→ What to produce: Transcribe the whole listing below without changing a word, but leave out every image.
Given material Start Marker
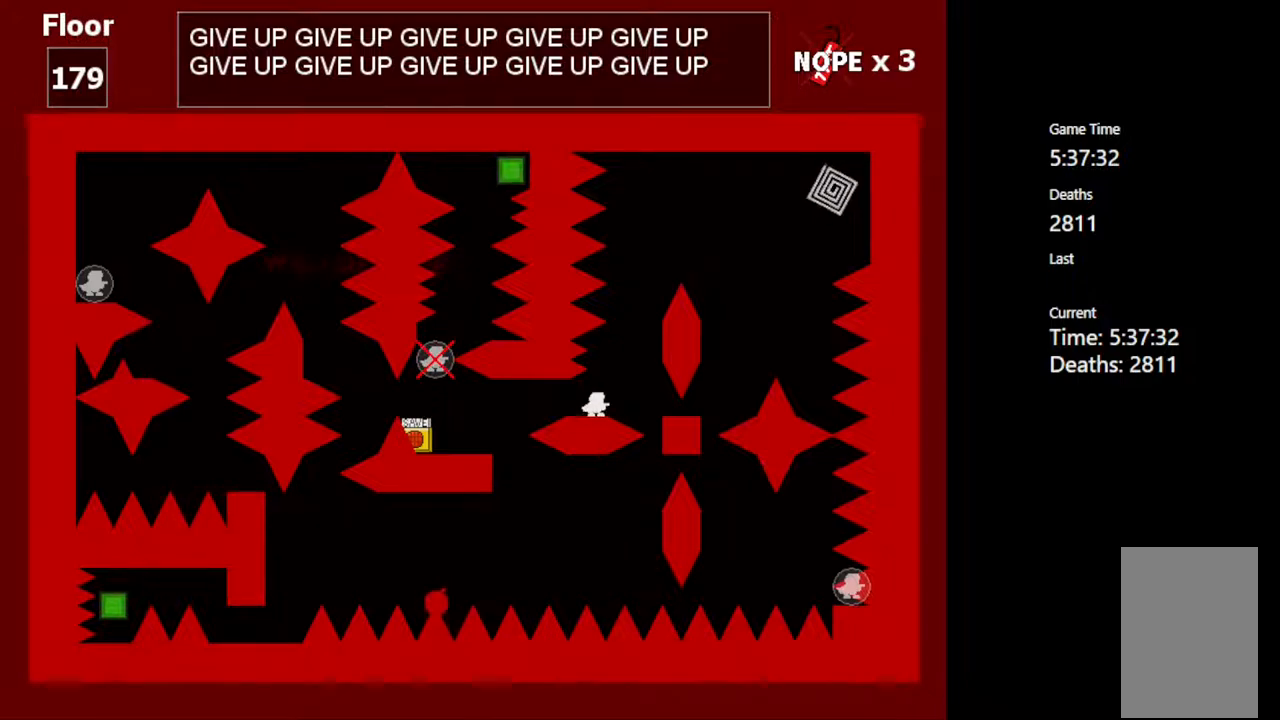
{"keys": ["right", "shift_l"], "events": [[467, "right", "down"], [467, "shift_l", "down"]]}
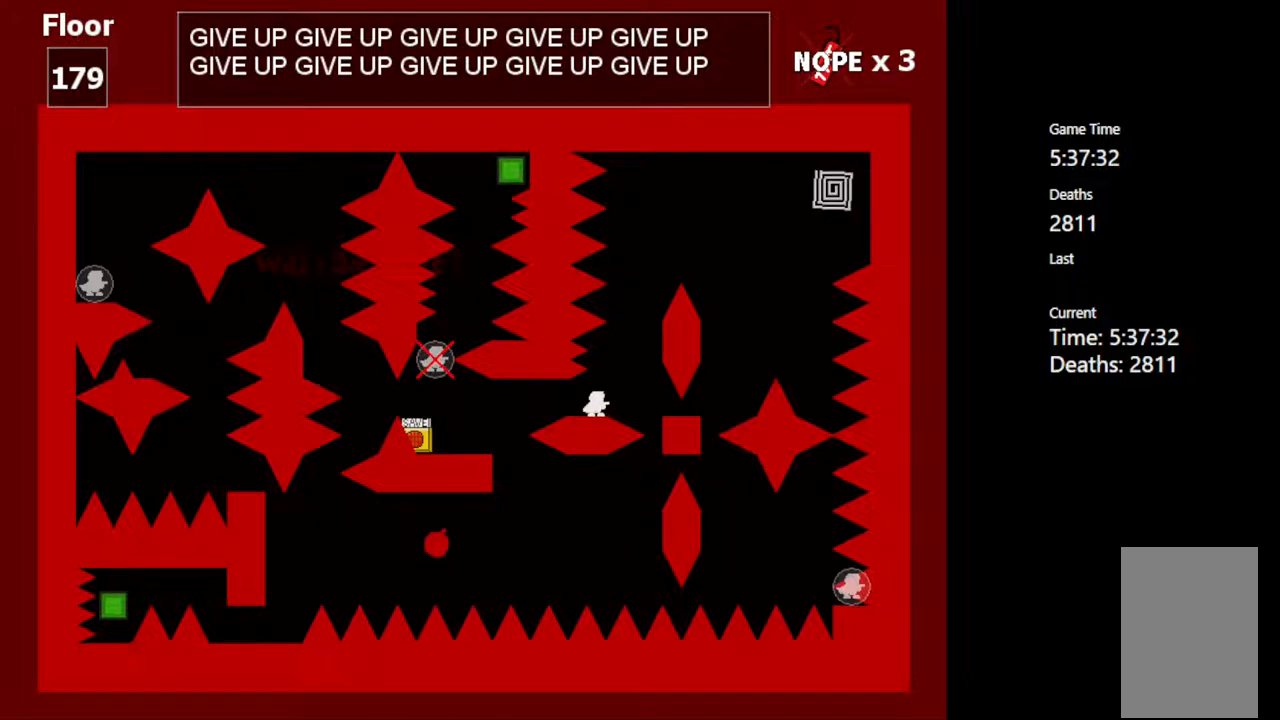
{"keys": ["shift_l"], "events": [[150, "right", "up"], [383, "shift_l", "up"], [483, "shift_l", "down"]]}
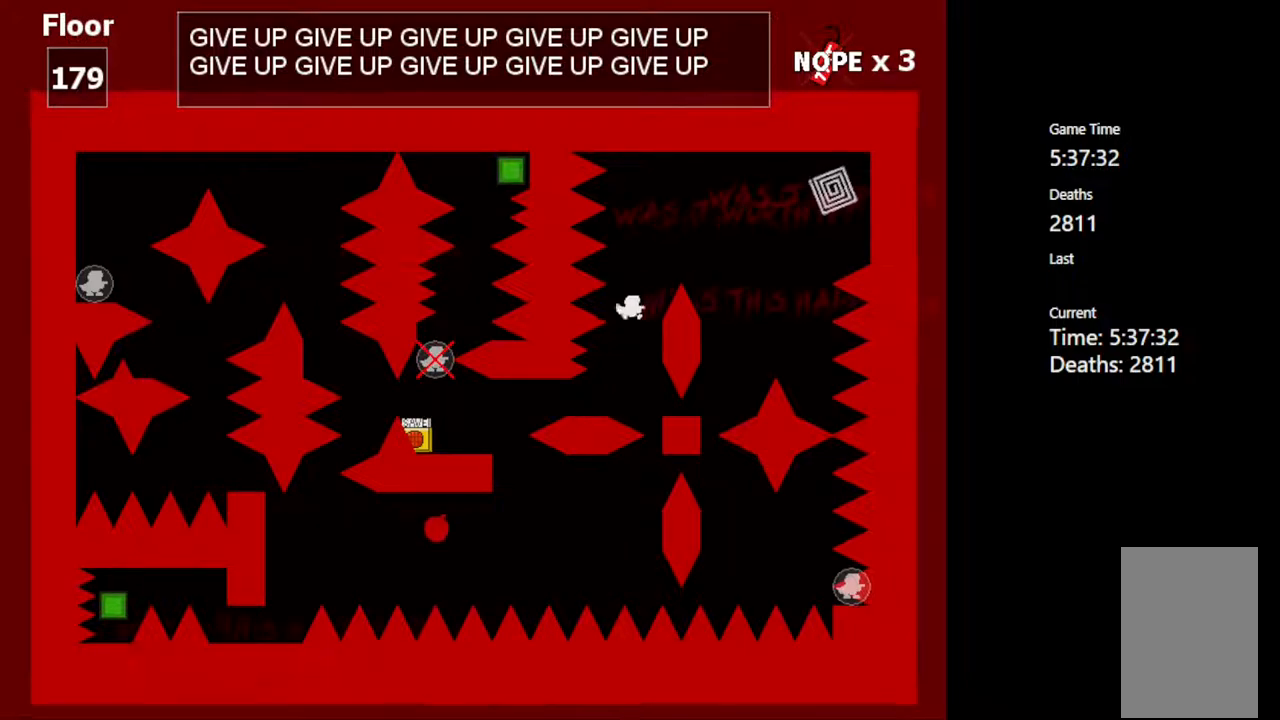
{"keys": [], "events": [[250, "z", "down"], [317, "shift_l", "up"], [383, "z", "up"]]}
Given material End Marker
→ Answer to the problem:
{"keys": ["right", "shift_l"], "events": [[467, "right", "down"], [467, "shift_l", "down"]]}
{"keys": ["shift_l"], "events": [[150, "right", "up"], [383, "shift_l", "up"], [483, "shift_l", "down"]]}
{"keys": [], "events": [[250, "z", "down"], [317, "shift_l", "up"], [383, "z", "up"]]}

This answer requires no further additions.